4.         A charge was framed against the appellant under Section 9 (c) of the Control of Narcotic Substances Act, 1997. To the charge, the appellant pleaded not guilty and claimed to be tried. At the trial the prosecution examined complainant SHO Khadim Hussain, Mashir ASI Ghulam Abbas and S.I.O Abdul Wahab. Thereafter, side of the prosecution was closed on the completion of prosecution evidence. After hearing the counsel for both the parties appellant was convicted and sentenced as stated above.

 

5.         Mr. Asif Ali Abdul Razzak Soomro, learned Advocate for the appellant mainly contended that it was the case of spy information, inspite of that SHO failed to associate with him private persons of the locality. Even SHO failed to call any person from the village to make him mashir in this case. He has further contended that original arrival and departure entries have also not been produced.

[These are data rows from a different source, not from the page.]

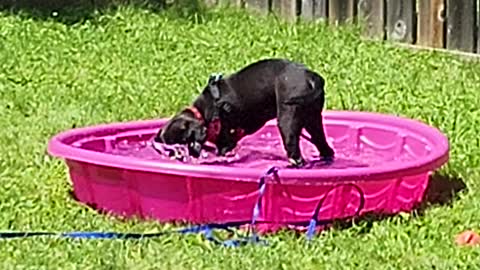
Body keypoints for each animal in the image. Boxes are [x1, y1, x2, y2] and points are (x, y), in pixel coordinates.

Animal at [155, 58, 334, 167]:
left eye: (184, 140)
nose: (188, 154)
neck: (204, 110)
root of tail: (312, 78)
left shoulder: (225, 141)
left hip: (287, 121)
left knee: (294, 151)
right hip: (313, 120)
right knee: (323, 145)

He further submitted that complainant and I.O in their depositions no where have stated that charas was sent to the chemical examiner for analysis. He further submitted that in-fact examiner’s report was not produced in the evidence, which could have been subjected to the cross examination by deference counsel. It is further argued that inspite of that reliance has been placed by the trial Court upon report of the chemical examiner. There was delay of 13 days in sending the charas to the chemical examiner, for which no plausible explanation has been furnished. He has further submitted that according to the case of prosecution, pieces of charas were recovered from the possession of appellant, but number of such pieces have not been mentioned and copies of the FIRs: already registered against the appellant have also not been placed on record, to show that police officials had actually left for arrest of the wanted accused in the aforementioned cases. Lastly, it is contended that prosecution case is highly unnatural and unbelievable and appellant is entitled to the benefit of doubt.

 

6.         Learned State Counsel argued that all the prosecution witnesses have fully implicated appellant in the commission of the offence. Report of the chemical examiner is positive. Police officials had no enmity with appellant to foist charas upon him.

 

7.         We have carefully heard the learned counsel for the parties, and scanned the entire evidence available on record.

 

8.         We have come to the conclusion that prosecution case is not free from the doubt for several reasons. Admittedly, this was the case of spy information, police had advance information, inspite of that persons of the locality were not associated to make them as mashirs in this case. Entry of spy information was not made by SHO in roznamcha for satisfaction of Court. It has also come on record that SHO left for arrest of accused wanted in Crime No. 110/2008, under Section 9 (b) of CNS Act, 1997, and Crime No.13/2009, registered under Article 3/4 of Prohibition (Enforcement of Hadd) Order, 1979, at PS Mirokhan, but copies of those FIRs: have not been brought on record in order to establish that SHO had actually left PS to arrest the wanted accused. The complainant and Investigating Officer no where in their evidence have stated that they sent the charas to the chemical examiner for analysis. From perusal of chemical report it transpired that it was sent to the chemical examiner after 13 days of recovery, for which no plausible explanation has been furnished. Report of chemical examiner was not produced in evidence according to law. Certainly, its benefit shall go to the appellant. Other material contradictions with regard to mode of recovery have also been brought on record.

 

9.         Therefore, we have no hesitation to hold that prosecution case is not free from doubt. It is settled principle of law that if there is slightest doubt in the prosecution case, its benefit shall go to the accused, therefore, while extending benefit of doubt to appellant, appeal is allowed, conviction and sentence dated 19.3.2011, are set aside. The appellant is acquitted of the charge. He is present on bail, his bail bond stands cancelled and surety discharged.